Les Fougères (23), France. © Bruno Chalifour, 2004
This body of work is the result of the eery meeting of two like-minded individuals. Gérard Desplanques and I are twins in vision and sensitivity. He paints, I photograph. We met in 1991 at a common exhibition and we jumped at seeing each other's works. We accused each other of working from the other one's work without having the courtesy to mention it to him. We were both wrong.
We decided to challenge the meeting and extend the work. The production remained strictly parallel in their resemblance, even after I had spent a whole year in the United States, without contact, even when both our styles had evolved.
In 1997 when Gérard decided to move from town (Guéret) to country, and restore an old barn made of grey granite stones–the way farms and barns are traditionally built in the Limousin region in the center of France–we decided to work in a circle of about 500 m in radius around his new house, at the end of a small country road, at the very end of a 12-house hamlet "Les Fougères." Ten years later, we are still working within this area.
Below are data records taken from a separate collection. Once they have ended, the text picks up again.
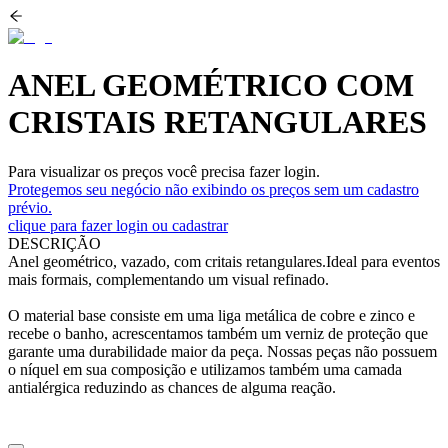
ANEL GEOMÉTRICO COM
CRISTAIS RETANGULARES
Para visualizar os preços você precisa fazer login.
Protegemos seu negócio não exibindo os preços sem um cadastro
prévio.
clique para fazer login ou cadastrar
DESCRIÇÃO
Anel geométrico, vazado, com critais retangulares.Ideal para eventos
mais formais, complementando um visual refinado.
O material base consiste em uma liga metálica de cobre e zinco e
recebe o banho, acrescentamos também um verniz de proteção que
garante uma durabilidade maior da peça. Nossas peças não possuem
o níquel em sua composição e utilizamos também uma camada
antialérgica reduzindo as chances de alguma reação.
Les Fougères strictly means 'The Ferns" in French. They grow everywhere along the paths, the clear streams, under the chestnut trees and oaks for which the Limousin region is famous [that's where the oaks for the casks of Bordeaux wines and Cognac have grown for centuries]. The work is trictly about, as mentioned in the quote by Robert Adams in the introduction to this website, geography, biography, and metaphor. I was born among these frns, under the shade of these trees, eating roasted chestnuts and drinking fresh cider.